Florida is still planning to spend federal funds without following the requirements of the law that allocated them.

Ron Desantis
Florida officials have postured against the Carbon Reduction Program, but the state is still taking its funds. Phil Sears/AP

Florida is waving off the federal requirements of President Joe Biden’s landmark infrastructure law while still spending the $320 million the legislation doles out for the state.

The federal government seems fine with it.

In November, the state’s transportation secretary said that Florida had decided “to not participate in the continued efforts” of the Carbon Reduction Program, a green infrastructure fund created by the 2021 Infrastructure Investment and Jobs Act (what the Biden administration touts as the Bipartisan Infrastructure Law).

The move came in response to a deadline to produce a carbon reduction strategy, one of the provisions of the law.

In the seven months since then, the Florida Department of Transportation has continued to spend down the roughly $320 million intended for the state through the program. An FDOT official told NOTUS that they don’t think funding will change as a result of the state agency’s refusal to produce the strategic plan.

Under the federal law, states can use carbon reduction funds from the federal program for projects like expanding truck stops, building bike lanes or improving intersections. Florida plans to use the money for these types of projects, although it is not calling them carbon reduction efforts.

Meanwhile, the Federal Highway Administration has approved and published the plans of all 49 other states for reducing transportation emissions. The agency told NOTUS that “a Carbon Reduction Strategy is not required in order to receive [Carbon Reduction Program] funding, which is apportioned to states by statutory formula.”

Florida’s posturing against the program while still spending the funds could set a strange precedent of a state getting to pick and choose the parts of federal law it wants to comply with without facing any consequences.

“What the politics are sometimes in a state like Florida with [Gov.
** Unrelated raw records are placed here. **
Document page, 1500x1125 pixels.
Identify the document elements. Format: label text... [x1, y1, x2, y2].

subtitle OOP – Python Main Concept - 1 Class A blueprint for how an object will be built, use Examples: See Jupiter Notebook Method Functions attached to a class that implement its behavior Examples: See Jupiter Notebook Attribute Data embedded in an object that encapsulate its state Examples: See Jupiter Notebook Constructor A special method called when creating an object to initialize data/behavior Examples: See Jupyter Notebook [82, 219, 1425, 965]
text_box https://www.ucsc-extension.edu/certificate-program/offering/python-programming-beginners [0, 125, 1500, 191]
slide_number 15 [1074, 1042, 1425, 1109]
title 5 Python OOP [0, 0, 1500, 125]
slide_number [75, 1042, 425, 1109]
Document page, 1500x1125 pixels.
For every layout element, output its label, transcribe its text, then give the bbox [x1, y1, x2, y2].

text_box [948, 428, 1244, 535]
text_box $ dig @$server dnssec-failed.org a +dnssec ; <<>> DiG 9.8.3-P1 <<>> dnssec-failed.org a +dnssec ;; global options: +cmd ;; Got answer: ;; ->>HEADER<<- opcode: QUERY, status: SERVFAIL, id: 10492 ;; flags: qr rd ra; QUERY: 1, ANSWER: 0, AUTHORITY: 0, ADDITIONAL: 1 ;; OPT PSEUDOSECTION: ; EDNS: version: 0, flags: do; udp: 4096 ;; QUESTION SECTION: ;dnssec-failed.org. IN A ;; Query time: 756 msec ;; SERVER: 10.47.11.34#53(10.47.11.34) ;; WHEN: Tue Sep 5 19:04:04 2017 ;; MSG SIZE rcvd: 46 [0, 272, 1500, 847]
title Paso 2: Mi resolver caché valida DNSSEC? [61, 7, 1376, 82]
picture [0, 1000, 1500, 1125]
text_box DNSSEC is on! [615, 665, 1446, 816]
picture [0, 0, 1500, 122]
Ron] DeSantis and all these ideologues, they may be doing something that they call by a different name, but it actually checks the boxes of the law in order to draw the funds,” House Transportation Committee member Rep. Jared Huffman told NOTUS. He said that he was not aware of the specifics of the carbon reduction program’s implementation in Florida, but added, “I think if we’ve got a planning requirement, they’ve got to honor it.”
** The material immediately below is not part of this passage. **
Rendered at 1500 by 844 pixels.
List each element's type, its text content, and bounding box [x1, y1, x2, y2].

Florida’s refusal to produce an emissions reduction plan alongside receiving the funds — while continuing to use the money for projects that do just that, under the law’s definition — is also part of the state’s larger, ongoing fight with the Biden administration over the semantics of climate change.
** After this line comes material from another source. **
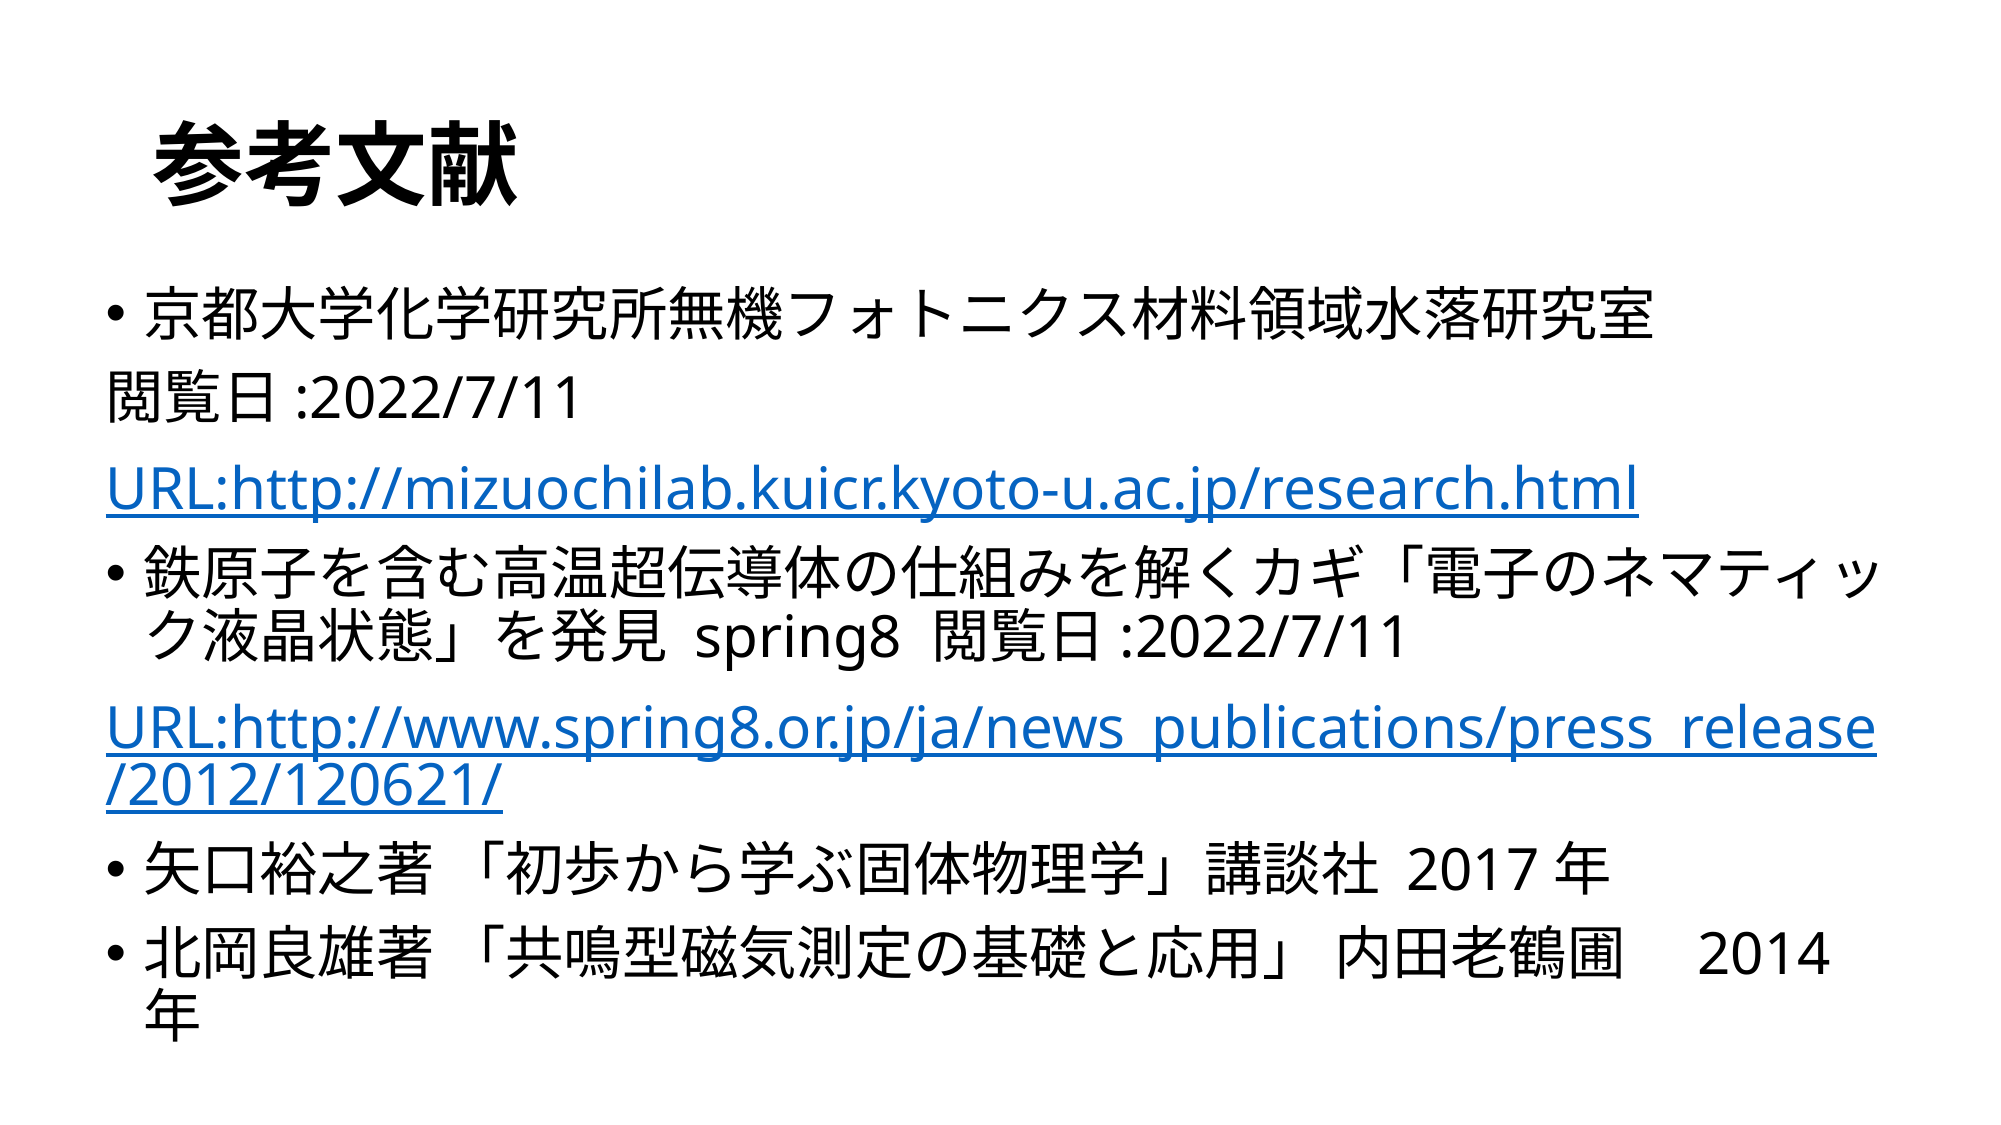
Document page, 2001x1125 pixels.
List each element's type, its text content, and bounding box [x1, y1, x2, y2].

list 京都大学化学研究所無機フォトニクス材料領域水落研究室 閲覧日:2022/7/11 URL:http://mizuochilab.kuicr.kyoto-u.ac.jp/research.html 鉄原子を含む高温超伝導体の仕組みを解くカギ「電子のネマティック液晶状態」を発見 spring8 閲覧日:2022/7/11 URL:http://www.spring8.or.jp/ja/news_publications/press_release/2012/120621/ 矢口裕之著 「初歩から学ぶ固体物理学」講談社 2017年 北岡良雄著 「共鳴型磁気測定の基礎と応用」 内田老鶴圃 2014年 [90, 277, 1910, 992]
title 参考文献 [137, 59, 1863, 277]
In February, the state signed onto a lawsuit against the Biden administration’s emissions targets. In March, the Florida transportation secretary testified before Congress against Biden’s greenhouse gas reporting rules. And in May, DeSantis signed onto a bill that takes effect next month, ensuring climate change is not a priority in energy policy.

State spending plans show that, as far as the Carbon Reduction Program goes, Florida never actually intended to stop getting or using the funds, despite its public withdrawal and the ensuing media attention over the decision.

In May, the state told NOTUS it “does not foresee any funding changes tied to this decision,” adding, “We have a good working relationship with FHWA.”

Claire Heddles is a NOTUS reporter and an Allbritton Journalism Institute fellow.